The federal government has refused to allow a group of Norwegians to take a ship built for famed polar explorer Roald Amundsen out of the Arctic harbour where it sank more than 80 years ago.

An expert appointed by Canadian Heritage Minister James Moore has determined that the Maud is an object of outstanding significance and national importance and must remain in waters off the Nunavut hamlet of Cambridge Bay. The starboard of the vessel can still be seen from shore, and local residents hope to turn it into a tourist attraction.

But the Norwegians have similar designs. The community of Asker, just west of Oslo, bought the Maud in 1990 hoping to bring it to Norway to become the centrepiece of a new museum.

So Jan Wanggaard, the project manager for Maud Returns Home, was disappointed by the Canadian decision.

The Norwegians have appealed the decision, and are confident that the Canadian government will eventually rule in their favour, Mr. Wanggaard said. There have been communications problems and connecting with Canadian authorities has been an issue, he said.

In the meantime, the Arctic sea and ice is chewing away at what remains of the Maud, the Norwegian said.

"What is important now is to save the ship – rather than just observe it," he said. "Important time is now being lost. We will lose a ship – and we lose major evidence of our cultural history.

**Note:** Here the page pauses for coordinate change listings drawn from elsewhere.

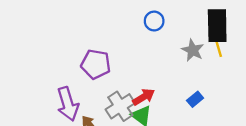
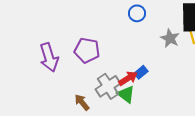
blue rectangle: (195, 99) -> (141, 72), moved
purple arrow: (68, 104) -> (49, 57), moved

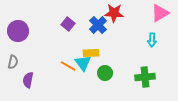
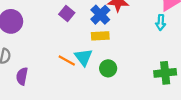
cyan arrow: (152, 40) -> (161, 22), moved
yellow rectangle: (91, 53) -> (100, 36), moved
green cross: (145, 77) -> (165, 73), moved

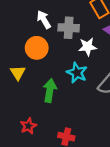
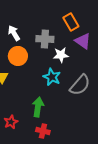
white arrow: (44, 19) -> (14, 33), moved
green arrow: (50, 90) -> (38, 107), moved

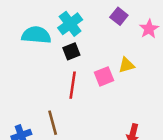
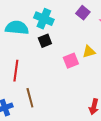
cyan cross: (70, 24) -> (44, 19), turned -30
red line: (73, 85) -> (16, 71), moved

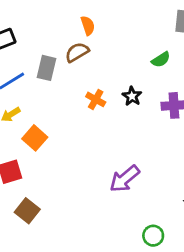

This was the only ship Norwegian Polar explorer Roald Amundsen had built for himself and has an important position in the world polar history and of course for Norway."

A spokesman for the Canadian Heritage department said a board will review the recommendation of the expert examiner and could direct that a permit be issued to the Norwegians without further delay.

However, if the board agrees with the expert that the Maud is a nationally important object, it could delay the export of the ship for up to six months to allow time for a Canadian group or institution to buy it, possibly with financial assistance from the federal government. If no offers to purchase are forthcoming, the Norwegians can have the vessel.

Mr. Wanggaard and his colleague Dag Leslie Hansen spent part of this past summer assessing the ship in Cambridge Bay. They had hoped to return next summer with a tug boat and a submersible barge to take the Maud back to Norway.

But many residents of Cambridge Bay say they don't want to lose it. Mayor Syd Glawson has suggested that the Norwegians build a replica of the Maud that could travel between Norway and his community giving people a chance to experience what it was like to sail on the Maud as well as to see the original wreckage.

The Norwegians have not expressed much interest in that idea.